Monica Potts recently crowed in a Daily Beast column that a new report proves what progressives have known for a long time: income inequality hurts economic growth. Not so fast, answers Salim Furth of the Heritage Foundation.

Potts’ proof is an August 5 report by Standard and Poor’s, which she characterizes as saying, “rising inequality—gaps in both income and wealth—between the very rich and the rest of us is hurting economic growth.”

However, Potts misreads S&P and the underlying research on inequality. Furthermore, she mischaracterizes conservative ideas on the issue. …

… Honest scholars on the left admit that there is no decisive link between income inequality and growth. When the S&P report came out, the Washington Center for Equitable Growth – a left-wing think tank devoted to studying potential links between inequality and growth – threw cold water on it: “[The] overall findings in this academic arena are mixed. Inequality has been found to reduce growth, boost growth or have no effect at all. The varying methods used in these papers end up producing a variety of results.”

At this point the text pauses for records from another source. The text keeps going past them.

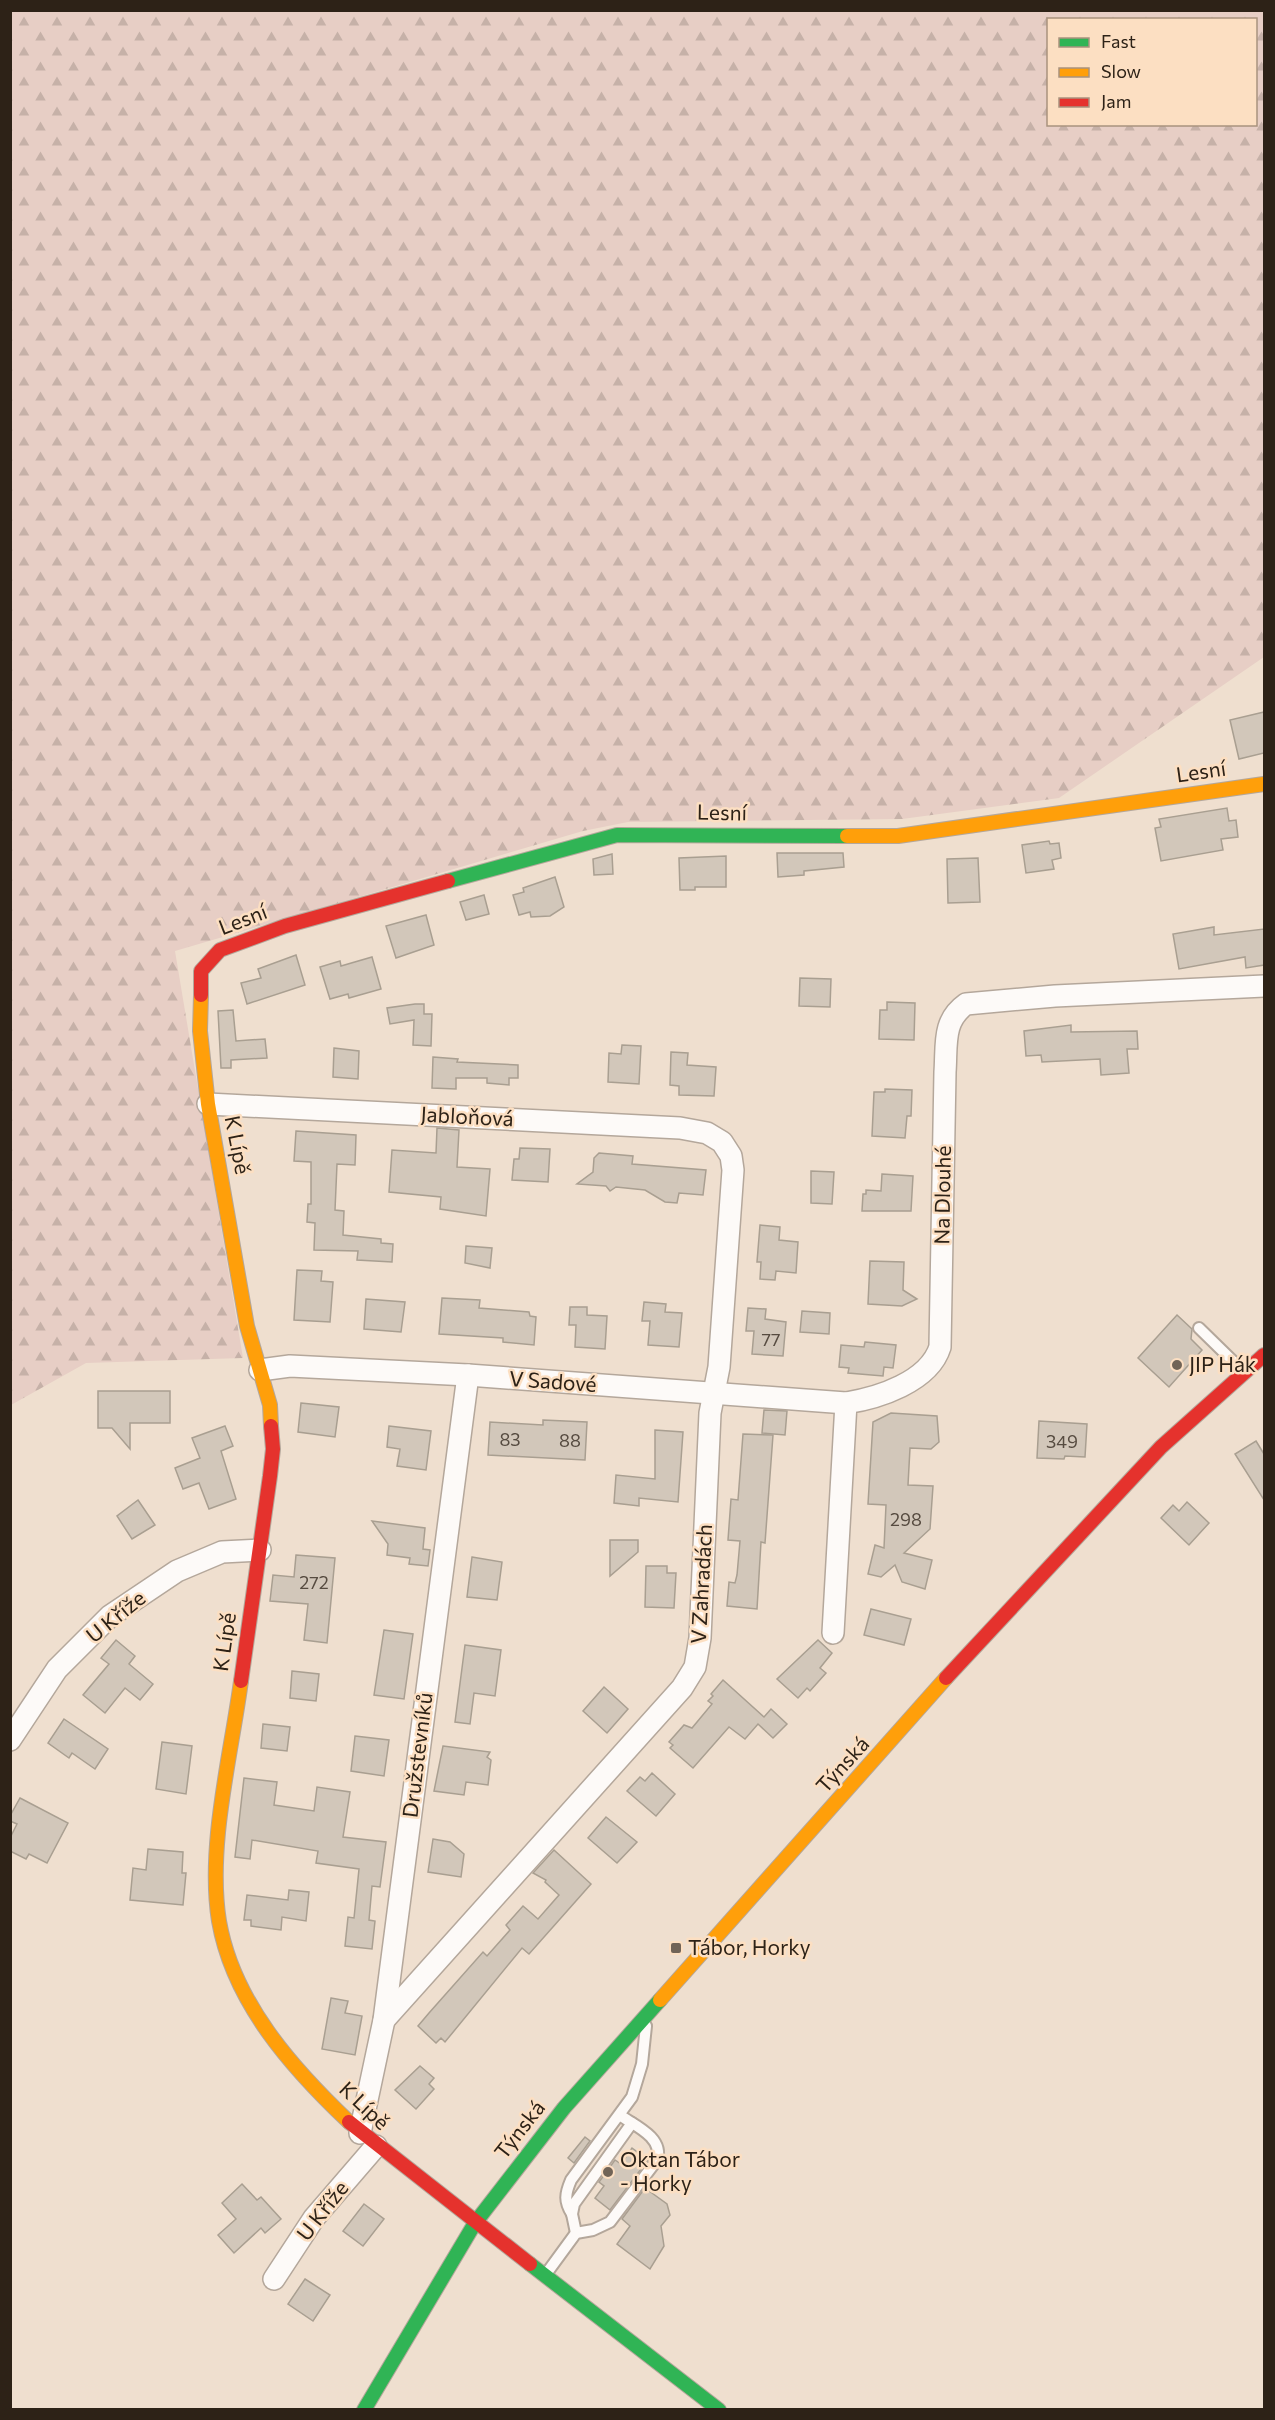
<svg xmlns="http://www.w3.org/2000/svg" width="1275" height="2420" viewBox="0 0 1275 2420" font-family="Commissioner,sans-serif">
<defs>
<pattern id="forest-firs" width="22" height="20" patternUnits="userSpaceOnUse" patternTransform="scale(1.5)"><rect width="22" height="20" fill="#e7cec5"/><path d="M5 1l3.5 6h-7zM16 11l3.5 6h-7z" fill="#c6b1a8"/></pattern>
</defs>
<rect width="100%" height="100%" fill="#efdfcf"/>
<path fill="url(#forest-firs)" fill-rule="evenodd" d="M11 11H1264V657L1059 798 902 819 628 822 583 831 175 951 243 1358 86 1363 11 1405ZM1048 20H1256V124H1048Z"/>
<g fill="#d2c7ba" stroke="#a99f91" stroke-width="1.5">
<path d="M1264 712V753L1239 759 1230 720Z"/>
<path d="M1227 808 1229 821 1236 820 1238 837 1221 839 1223 850 1161 861 1155 828 1161 827 1159 819Z"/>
<path d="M1049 841 1050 844 1059 843 1061 858 1052 860 1054 869 1026 873 1022 845Z"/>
<path d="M777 853H843L844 867 804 871V875L778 877Z"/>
<path d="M612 854 613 874 594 875 593 859Z"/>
<path d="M726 856V887H695V890H680L679 858Z"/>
<path d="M978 858 980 902 948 903 947 859Z"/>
<path d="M555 877 564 907 550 916 531 917 530 912 519 915 513 895 524 892 523 888Z"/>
<path d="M484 895 489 914 466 920 460 902Z"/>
<path d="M426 915 434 945 396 958 386 926Z"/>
<path d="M1214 927V935L1264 929V965L1246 968 1245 957 1179 969 1173 934Z"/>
<path d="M296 955 305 985 247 1004 241 983 261 978 258 969Z"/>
<path d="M372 957 381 989 349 998 348 994 330 999 320 967 340 961 341 966Z"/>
<path d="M800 978 831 979 830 1007 799 1006Z"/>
<path d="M887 1002 915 1003 914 1040 879 1039 880 1010H887Z"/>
<path d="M415 1004H424V1014H432L431 1046 413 1045 414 1020 390 1024 387 1008Z"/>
<path d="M233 1010 236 1041 265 1039 267 1058 231 1060V1068H221L218 1011Z"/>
<path d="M1071 1025V1032L1137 1031 1138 1049H1127L1129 1073 1101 1075 1100 1059 1042 1062 1041 1055 1026 1056 1024 1031Z"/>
<path d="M622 1045 641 1046 639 1084 608 1082 609 1053 621 1054Z"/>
<path d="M334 1048 359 1051 358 1079 333 1077Z"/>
<path d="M671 1052 688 1053 687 1065 716 1067 714 1096 679 1095V1086L670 1085Z"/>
<path d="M433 1057 458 1059 457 1062 518 1065V1078H509V1085L487 1083V1078H456V1089L432 1088Z"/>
<path d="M885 1089 912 1090 911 1116H907L905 1138 872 1136 874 1092H885Z"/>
<path d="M437 1128 459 1130 457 1167 490 1169 486 1216 440 1209 441 1197 389 1192 392 1150 436 1153Z"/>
<path d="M296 1131 356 1135 355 1165 337 1164 335 1210 344 1211 343 1235 381 1239V1243L393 1244 392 1262 357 1260 358 1251 314 1250 315 1223 307 1222 308 1204H311V1162L294 1161Z"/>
<path d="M520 1148 550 1149 548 1182 512 1180 514 1159H519Z"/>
<path d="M599 1153 633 1156 632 1164 706 1170 703 1195 679 1193 677 1203 665 1202 645 1190 616 1187 610 1191 606 1186 577 1184 593 1172 594 1158Z"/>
<path d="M811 1171 834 1172 832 1204 811 1203Z"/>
<path d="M882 1174 913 1176 911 1211H862L863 1194H866V1190L881 1191Z"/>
<path d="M760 1225 780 1227 779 1240 798 1242 796 1273 776 1271 775 1280 760 1279 761 1262H757Z"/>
<path d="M466 1246 492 1248 490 1268 465 1263Z"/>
<path d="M870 1261 904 1262 903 1290 917 1299 902 1306 868 1304Z"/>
<path d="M297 1270 322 1271 321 1281 333 1282 330 1322 294 1320Z"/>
<path d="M442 1298 480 1300 479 1308 529 1312 530 1316 536 1317 534 1345 503 1342V1338L439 1334Z"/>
<path d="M366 1299 405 1302 401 1332 364 1329Z"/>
<path d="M644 1302 666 1304 665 1312 682 1313 679 1347 648 1345 650 1321H642Z"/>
<path d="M570 1307H587V1315L607 1316 605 1349 575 1347 576 1325H569Z"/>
<path d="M748 1308 766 1309 765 1319 786 1322 783 1356 752 1354 754 1331H746Z"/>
<path d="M802 1311 830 1313 829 1334 800 1332Z"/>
<path d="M1177 1315 1192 1329 1191 1339 1202 1350 1169 1387 1138 1358Z"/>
<path d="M865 1342 896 1345 893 1368 884 1367 883 1376 848 1373 849 1368 839 1367 841 1345 864 1347Z"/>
<path d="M98 1391H170V1423H130V1449L112 1428H98Z"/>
<path d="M301 1403 339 1407 335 1437 298 1432Z"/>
<path d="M764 1410 787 1411 785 1435 762 1433Z"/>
<path d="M891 1413 937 1416 939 1442 931 1449 910 1448 908 1485 933 1486 930 1529 904 1553 932 1560 925 1589 902 1582 895 1565 881 1577 868 1574 875 1545 884 1548 886 1505 868 1504 873 1422Z"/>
<path d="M543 1420 587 1422 585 1460 488 1455 490 1422 543 1425Z"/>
<path d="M1039 1421 1087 1424 1085 1457 1065 1456 1064 1459 1037 1458Z"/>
<path d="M225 1426 233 1446 221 1451 236 1499 209 1509 199 1483 183 1489 175 1468 200 1458 192 1438Z"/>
<path d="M389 1426 431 1431 426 1470 397 1466 400 1449 387 1447Z"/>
<path d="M655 1430 683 1432 678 1502 639 1498V1506L614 1503 616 1475 655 1479Z"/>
<path d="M743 1434 773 1435 765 1543 761 1542 757 1609 727 1606 729 1582 735 1583 737 1575 740 1541 728 1540 731 1499 738 1500Z"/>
<path d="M1256 1441 1264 1454V1500L1235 1454Z"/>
<path d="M138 1500 155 1525 132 1539 117 1516Z"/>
<path d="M1187 1502 1209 1523 1189 1545 1161 1518 1173 1505 1179 1511Z"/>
<path d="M372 1521 425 1528 423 1549 430 1550 428 1566 409 1564 410 1558 387 1555 388 1544Z"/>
<path d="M610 1540H638V1552L610 1576Z"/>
<path d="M296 1555 335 1558 327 1643 304 1640 308 1604 270 1601 273 1575 294 1577Z"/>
<path d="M472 1557 502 1562 497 1600 467 1597Z"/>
<path d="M646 1566H667V1573H676L674 1608 645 1607Z"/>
<path d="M871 1609 911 1619 904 1645 864 1635Z"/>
<path d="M384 1630 413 1634 404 1699 374 1695Z"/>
<path d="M116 1640 135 1656 129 1664 153 1684 140 1700 125 1688 105 1713 83 1695 109 1664 101 1658Z"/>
<path d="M818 1640 832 1653 820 1668 826 1673 810 1691 807 1688 798 1698 777 1679Z"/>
<path d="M465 1645 501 1650 495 1696 474 1693 470 1724 455 1722Z"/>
<path d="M292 1671 319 1674 316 1701 290 1698Z"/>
<path d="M723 1680 764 1717 771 1709 787 1724 773 1738 758 1724 745 1739 729 1727 693 1768 670 1748 673 1745 669 1742 684 1725 692 1728 712 1704 708 1701 713 1696 711 1694Z"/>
<path d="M604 1687 628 1709 607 1733 583 1711Z"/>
<path d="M64 1719 108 1749 95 1769 72 1753 69 1758 48 1743Z"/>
<path d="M263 1724 290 1727 287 1751 261 1748Z"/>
<path d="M355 1736 389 1740 384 1776 351 1771Z"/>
<path d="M162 1742 192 1746 186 1794 156 1789Z"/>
<path d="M443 1746 490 1752 487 1757 491 1760 488 1785 466 1782 464 1795 434 1791Z"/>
<path d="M652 1773 675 1794 656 1816 627 1791 640 1777 645 1781Z"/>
<path d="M244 1778 277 1782 274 1805 314 1811 317 1787 350 1792 343 1837 386 1842 380 1887 372 1886 369 1920 375 1921 372 1949 345 1946 348 1917 354 1918 359 1869 316 1863 318 1851 252 1840 250 1859 235 1857Z"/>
<path d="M20 1798 68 1823 47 1863 29 1854 26 1859 10 1851V1838L17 1824 10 1821V1816Z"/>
<path d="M606 1817 637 1842 617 1863 588 1838Z"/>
<path d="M433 1839 450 1842 464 1854 461 1877 428 1872Z"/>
<path d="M148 1849 183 1852 182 1873H186L183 1905 130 1900 133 1868 146 1870Z"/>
<path d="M554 1850 591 1884 529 1954 522 1948 445 2042 441 2038 436 2043 418 2026 429 2013 483 1952 487 1956 510 1930 506 1925 523 1906 538 1919 559 1895 545 1882 546 1880 533 1873Z"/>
<path d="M289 1890 309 1892 306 1921 282 1917 281 1930 251 1926V1920H244L247 1895 288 1900Z"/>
<path d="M331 1998 348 2001 345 2013 362 2016 355 2055 322 2049Z"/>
<path d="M420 2066 434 2078 429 2084 434 2089 416 2109 395 2090Z"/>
<path d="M585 2137 590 2141 574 2163 568 2158Z"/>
<path d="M632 2148 648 2160 610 2210 595 2198 604 2186 599 2182 615 2160 621 2164Z"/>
<path d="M242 2184 257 2200 261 2197 281 2219 265 2233 261 2228 234 2253 218 2235 236 2219 222 2203Z"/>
<path d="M645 2188 667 2204 670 2215 661 2226 664 2246 650 2269 617 2244 630 2226 622 2219Z"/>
<path d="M364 2204 384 2219 363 2246 343 2231Z"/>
<path d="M305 2279 330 2295 313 2321 288 2304Z"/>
</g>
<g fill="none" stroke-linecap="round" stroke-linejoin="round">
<defs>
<g id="lane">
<path d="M1199 1328 1243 1371"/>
<path d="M572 2214C564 2201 565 2194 571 2180L632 2097 642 2064 646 2026"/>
<path d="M576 2233 572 2214 574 2204 632 2123"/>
<path d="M546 2274 576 2233 593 2230 610 2222 657 2160C664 2138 636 2126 621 2116"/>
</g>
<g id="street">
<path d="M208 1104 680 1128 707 1133 722 1142 731 1156 733 1170 719 1367 710 1413 700 1638 695 1667 682 1688 384 2020"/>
<path d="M260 1370 290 1366 468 1375 846 1403"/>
<path d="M833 1633 846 1403C878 1398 929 1382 940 1347L945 1072C947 1045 942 1021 966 1004L1055 996 1264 986"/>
<path d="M10 1740 57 1669 110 1616 177 1571 222 1552 260 1550"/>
<path d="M360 2133 384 2020 468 1375"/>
<path d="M274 2279 314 2218 376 2146"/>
</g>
<g id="fast">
<path d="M448 881 617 835 847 836"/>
<path d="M530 2264 719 2410"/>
<path d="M364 2410 475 2223 564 2108 660 2000"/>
</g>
<g id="slow">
<path d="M847 836H898L1264 784"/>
<path d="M201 995 200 1031 208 1104 247 1326 270 1405 271 1426"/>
<path d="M241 1681C231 1756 207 1846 219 1921 233 2002 292 2068 349 2122"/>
<path d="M660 2000 946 1678"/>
</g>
<g id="jam">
<path d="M201 995V971L220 950 285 926 448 881"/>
<path d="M946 1678 1161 1447 1264 1355"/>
<path d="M241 1681 270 1476 273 1449 271 1426"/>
<path d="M349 2122 530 2264"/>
</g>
</defs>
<use href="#lane" stroke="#b4a79b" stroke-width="14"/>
<use href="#street" stroke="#b4a79b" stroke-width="24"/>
<use href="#fast" stroke="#b4a79b" stroke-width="16"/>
<use href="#slow" stroke="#b4a79b" stroke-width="16"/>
<use href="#jam" stroke="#b4a79b" stroke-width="16"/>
<use href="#lane" stroke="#fdfaf8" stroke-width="10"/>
<use href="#street" stroke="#fdfaf8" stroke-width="21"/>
<use href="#fast" stroke="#30b455" stroke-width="14"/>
<use href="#slow" stroke="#ff9f0a" stroke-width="14"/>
<use href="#jam" stroke="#e5322d" stroke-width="14"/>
</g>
<g fill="#716457" stroke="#fcdfc2" stroke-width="2">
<circle cx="1177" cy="1365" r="6"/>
<rect x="670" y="1942" width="12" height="12" rx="3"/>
<circle cx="608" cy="2172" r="6"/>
</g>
<g text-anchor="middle" stroke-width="5" stroke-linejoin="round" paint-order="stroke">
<g font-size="18" fill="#564b40">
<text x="771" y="1346">77</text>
<text x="510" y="1446">83</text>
<text x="570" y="1447">88</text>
<text x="1062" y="1448">349</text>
<text x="906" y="1526">298</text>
<text x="314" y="1589">272</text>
</g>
<g font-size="21" fill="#2d2217" stroke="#fcdfc2">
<text transform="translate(1201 772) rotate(-8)" y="7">Lesní</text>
<text transform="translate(722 813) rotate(1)" y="7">Lesní</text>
<text transform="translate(243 920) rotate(-21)" y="7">Lesní</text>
<text transform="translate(467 1117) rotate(3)" y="7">Jabloňová</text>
<text transform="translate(237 1145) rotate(79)" y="7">K Lípě</text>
<text transform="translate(943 1195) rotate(-89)" y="7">Na Dlouhé</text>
<text transform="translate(553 1382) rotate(4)" y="7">V Sadové</text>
<text transform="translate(702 1584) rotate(-87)" y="7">V Zahradách</text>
<text transform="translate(116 1617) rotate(-39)" y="7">U Kříže</text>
<text transform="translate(225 1642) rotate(-82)" y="7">K Lípě</text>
<text transform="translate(418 1755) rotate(-83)" y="7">Družstevníků</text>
<text transform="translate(843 1765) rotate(-48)" y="7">Týnská</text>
<text transform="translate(364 2106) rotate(43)" y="7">K Lípě</text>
<text transform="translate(520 2130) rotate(-52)" y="7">Týnská</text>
<text transform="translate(323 2211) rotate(-52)" y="7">U Kříže</text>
</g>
<g font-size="21" fill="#2d2217" stroke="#fcdfc2" text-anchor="start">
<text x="1189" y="1372">JIP Hák</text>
<text x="688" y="1955">Tábor, Horky</text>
<text x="620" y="2167">Oktan Tábor<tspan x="620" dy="24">- Horky</tspan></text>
</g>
</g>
<rect width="1275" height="2420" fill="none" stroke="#2d2217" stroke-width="24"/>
<rect x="1047" y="18" width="210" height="108" fill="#fcdfc2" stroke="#a9937e" stroke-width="1.5"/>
<rect x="1059" y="38" width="30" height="9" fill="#30b455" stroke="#a9937e" stroke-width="1.5"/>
<text x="1101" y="48" font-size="18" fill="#2d2217">Fast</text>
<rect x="1059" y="68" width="30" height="9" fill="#ff9f0a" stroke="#a9937e" stroke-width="1.5"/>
<text x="1101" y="78" font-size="18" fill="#2d2217">Slow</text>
<rect x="1059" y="98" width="30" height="9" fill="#e5322d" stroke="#a9937e" stroke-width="1.5"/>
<text x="1101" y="108" font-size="18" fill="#2d2217">Jam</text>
</svg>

Another liberal economist, Jared Bernstein, makes clear that although he instinctively agrees with S&P’s conclusion he can’t find convincing evidence of an inequality-growth link. He concludes, “I’m quite certain there’s something to this important connection but I don’t think you see it through some of the most expected channels. Which makes it that much more interesting.”

So the S & P report simply doesn’t prove the connection between rising inequality and stale economic growth. …

… More broadly, Potts sees unbridgeable disagreement between progressives and conservatives in an area where there is actually broad agreement. Contrary to pundit caricatures, progressives understand that success always involves personal effort and conservatives reserve their greatest concern for those least able to help themselves. Potts ascribes to conservatives the idea that a culture of opportunity and work, and a disdain for handouts, are central to the American character and upward mobility. As much as we would love to own these ideas, they are widely shared – including by progressives. University of Chicago economics professor James Heckman and writer Paul Tough have performed and popularized the rigorous research showing that character traits like conscientiousness and grit are central to children’s success. Two generations ago, President Lyndon Johnson’s Department of Labor sounded the alarm that government programs were fueling dependency and encouraging the breakdown of African-American families. And it wasn’t a conservative who recently said, “I think every kid needs to get a taste of what it’s like to do that real hard work.” That was Michelle Obama.

To Potts’ chagrin, there is no contradiction between a belief that almost everyone can take care of himself or herself with hard work and the understanding that some cannot. In contrast to European social states, the U.S. welfare system has always been heavily targeted at families with young children, the elderly, and the disabled. Some welfare systems are designed to guarantee a modest lifestyle to everyone, regardless of effort. At its best, our system is designed to enable the young to prepare themselves for opportunities and prod healthy adults toward tackling whatever opportunities are available.

Potts proceeds to mischaracterize conservative economic thought as “trickle-down.” The conception of “trickle-down” economics is essentially Keynesian. It is a static view of the economy as a waterpark with a circular flow of existing money.